L'histoire :
C’est un grand jour pour le royaume : aujourd’hui, c’est l’anniversaire du roi. Les pages du bedonnant sire le réveillent et l’apprêtent avec force liesse et fastes. On le lave, on l’essuie, on le rase, on l’habille, on le pomponne... Et les serviteurs zélés qui officient en son palais scandent à chaque instant « Joyeux anniversaire majesté » ! Une fois qu’il est fin prêt, son chambellan débute la lecture de la longue liste des cadeaux qui ont afflué des quatre coins du royaume : une pince à sucre en or massif, un gorille savant qui tricote, deux beaux dés en dents de baudet… Le roi, lui s’en fiche un peu, il n’attend qu’un chose : de pouvoir déguster son gâteau, qui sera assurément prodigieux. Comme un sale gamin, il enfourche son cheval de bois et réclame ses gens, afin qu’ils le portent jusqu’à la terrasse en haut d’un haut donjon, où doit se tenir le banquet en son honneur.

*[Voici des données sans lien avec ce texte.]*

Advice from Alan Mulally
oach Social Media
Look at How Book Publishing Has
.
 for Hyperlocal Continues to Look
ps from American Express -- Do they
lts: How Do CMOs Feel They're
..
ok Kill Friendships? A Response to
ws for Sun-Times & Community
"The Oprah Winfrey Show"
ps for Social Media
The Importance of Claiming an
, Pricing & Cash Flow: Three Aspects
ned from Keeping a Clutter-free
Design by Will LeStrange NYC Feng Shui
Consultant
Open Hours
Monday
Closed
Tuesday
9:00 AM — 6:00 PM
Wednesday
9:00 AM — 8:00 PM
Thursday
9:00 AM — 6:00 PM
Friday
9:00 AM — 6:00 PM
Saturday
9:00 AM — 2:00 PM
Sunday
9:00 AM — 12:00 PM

Or pendant ce temps, dans une miséreuse cambuse de la ville au pied du palais, deux enfants s’éveillent également. Ils ont faim, mais n’ont rien à manger. Surtout, ce qui les motive, c’est de pouvoir sauter au vol sur le dos du « cheval de vent », qui ne manque pas de passer chaque jour dans le village. Ils se vêtissent donc de leurs masques de loup et grimpent sur les toitures de la cité, à l’affût du cheval de vent…

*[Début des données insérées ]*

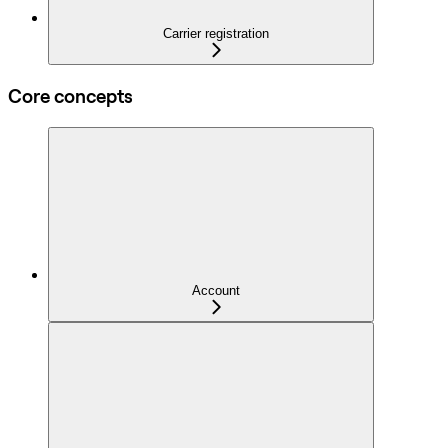
Carrier registration
Core concepts
Account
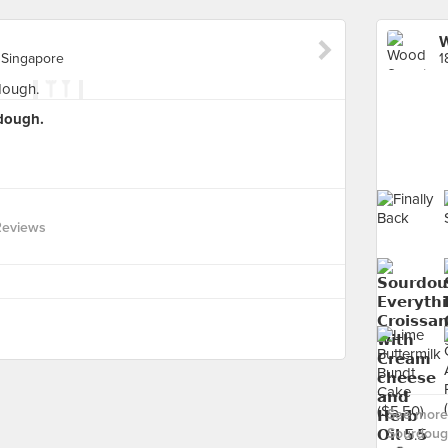
W
 Singapore
dough.
Reviews
See more
Sourdoug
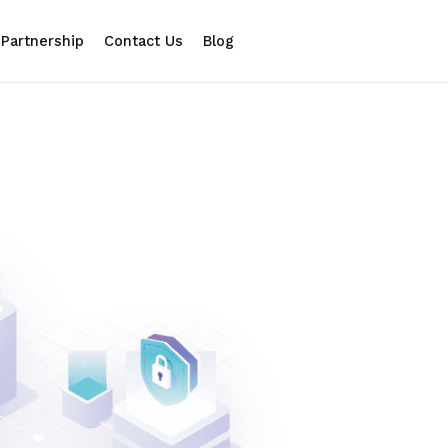
Partnership
Contact Us
Blog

Ce qu'on en pense sur la planète BD :
Dans ce conte BD original à destination du jeune public, Wilfrid Lupano dénonce une fois encore la pauvreté enfantine – pour la seconde fois de suite, après le tome 2 du Loup en slip. Il a raison de sensibiliser les enfants à cette question sordide, même si le propos paraît un peu pontifiant : les enfants pauvres, c’est pas cool. La trame de son récit joue sur trois plans formidablement imbriqués : le rocambolesque, le fantastique et l’humour. Les deux jeunes héros chevauchent en effet un cheval de vent, afin de chaparder le gros gâteau du roi affameur qui, lui, chevauche un ridicule et immobile cheval de bois. Ou plutôt pas tout à fait immobile, étant donné que des centaines de soldats et sujets se mobilisent à chaque seconde pour le porter et lui donner l’illusion de se livrer à une chasse féerique. Les métaphores sont nombreuses et entrecroisées de manière sensée. Entre autre : les puissants ne sont rien sans leurs sujets ; le dénuement offre un vent de liberté… Dans tous les cas, cette aventure a été conçue aux petits oignons pour les enluminures flamboyantes et fourmillantes de détails de Gradimir Smudja. Un conte sur-mesure pour l’artiste serbe, qui s’éclate comme un gamin à jouer avec le découpage et les codes de l’art séquentiel, à mettre en scène la poursuite dans des cases de plus en plus géantes, jusqu’à deux doubles pages mirifiques. C’est malicieux, ébouriffant, coloré, merveilleux… et cerise sur le gâteau (c’est le cas de le dire), comme le réclame le concept de la collection Les enfants gâtés, cela se termine par un jeu-bonus cartonné, variation du jeu de l’oie.